Digital native students work in a multitasking environment where they are doing homework, eating, watching television and texting simultaneously. On the other hand, digital immigrants ‘speak in different accents’ where they are printing out an e-mail to read or a document to edit rather than simply editing it on the computer.
This difference leads to our first difficulty faced by students today – learners and instructors speak different ‘languages’. Most learners prefer knowing the answer immediately when solving math problems rather than waiting several weeks and even months for the instructor to correct and record the results, hand them back to the students and explain the correct answers with an answer key. Days of waiting around for results discourages the motivation of a learner. There was once a university professor who wrote a letter three times to the principal of a junior high school to request that the math teacher return the exam paper to his daughter to review at home but was denied repeatedly. Today’s learners expect an educational program that offers instant solutions to questions, a personal learning map, digital follow-up capability and assessment to determine strengths and weaknesses which will prepare them to handle the learning process better and to be more effective while having fun.
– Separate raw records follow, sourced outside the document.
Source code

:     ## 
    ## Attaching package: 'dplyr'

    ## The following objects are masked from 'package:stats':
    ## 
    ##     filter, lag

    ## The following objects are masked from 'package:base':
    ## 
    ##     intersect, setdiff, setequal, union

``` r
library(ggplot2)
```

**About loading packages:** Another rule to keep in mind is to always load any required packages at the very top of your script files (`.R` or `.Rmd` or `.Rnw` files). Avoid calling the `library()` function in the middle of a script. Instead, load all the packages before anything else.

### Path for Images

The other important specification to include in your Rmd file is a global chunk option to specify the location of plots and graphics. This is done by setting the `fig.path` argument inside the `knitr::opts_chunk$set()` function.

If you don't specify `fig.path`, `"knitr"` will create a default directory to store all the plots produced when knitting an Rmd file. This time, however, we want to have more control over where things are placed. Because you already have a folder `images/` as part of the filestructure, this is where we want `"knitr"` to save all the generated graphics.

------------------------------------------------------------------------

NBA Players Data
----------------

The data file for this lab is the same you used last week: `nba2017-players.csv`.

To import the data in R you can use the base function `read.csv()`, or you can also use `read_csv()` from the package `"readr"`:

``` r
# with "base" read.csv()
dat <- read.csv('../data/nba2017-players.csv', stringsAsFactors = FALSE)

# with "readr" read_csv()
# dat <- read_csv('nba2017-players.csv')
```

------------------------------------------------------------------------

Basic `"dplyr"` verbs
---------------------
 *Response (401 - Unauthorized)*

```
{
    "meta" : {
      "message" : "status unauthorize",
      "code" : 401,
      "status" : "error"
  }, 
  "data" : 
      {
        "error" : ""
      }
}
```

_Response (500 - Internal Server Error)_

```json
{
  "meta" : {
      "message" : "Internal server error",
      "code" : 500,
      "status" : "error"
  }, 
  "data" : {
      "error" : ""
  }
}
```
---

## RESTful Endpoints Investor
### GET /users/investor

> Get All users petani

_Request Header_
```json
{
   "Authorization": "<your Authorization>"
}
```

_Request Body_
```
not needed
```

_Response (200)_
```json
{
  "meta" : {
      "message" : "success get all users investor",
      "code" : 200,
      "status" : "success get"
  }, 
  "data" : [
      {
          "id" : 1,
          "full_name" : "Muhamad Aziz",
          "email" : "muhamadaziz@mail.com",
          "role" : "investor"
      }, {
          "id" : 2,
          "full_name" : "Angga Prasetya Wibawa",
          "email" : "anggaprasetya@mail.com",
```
The second difficulty students’ face nowadays is the knowledge and qualifications of instructors. An article titled “Prof says teachers need better math” was published in the Maclean’s magazine in September 2011. The article mentions two university math professors spending two hours to understand the decimal division method taught by local high school teachers in order to teach their own kids who are in grade 7. They were frustrated, the article recalls. Today’s learners deserve a better quality education to be well equipped to cope with the tougher competitive environment in the future.
The third difficulty is the reformed program from the Quebec Ministry of Education for high schools. The reformation requires students to learn more advanced topics in junior high compared to senior high. For instance, a few years ago, none of the high schools taught logarithmic functions. Any science major student would know that logarithm function and exponent function are like twins. One cannot learn the exponent function without learning or knowing about the logarithm function. This partial education has frustrated many responsible math teachers. Nowadays, math teachers teach these two topics even in secondary three. Furthermore, problem solving questions of a few lines have been replaced by two to five pages of situational problems.
There was a Montreal high school principal who told one of our advanced math students that none of teachers in the high school were capable of teaching him any longer. The student was then encouraged to form a math club for other constructivists to self-learn or to get help from other tutoring centers.
These three external factors as well as personal learning motivation, family background, and internal factors have contributed to the learning difficulties faced by today’s students. Many assessment tools are available out there such as a happiness or depression index to see if one is happy or depressed. As for math, I will develop a math-fearing index to diagnose a person’s level of fear for math so that we can find solutions to deal with it. As the saying goes, “finding the reason for a problem is half way to reaching the solution.”
Therefore, in order to be a good learner, a student needs a quality educational system which incorporates quality instructors, complete and interactive curriculums, and an environment promoting self-motivation in order to learn while having fun. These combined aspects are what I call the I.C.E. learning method.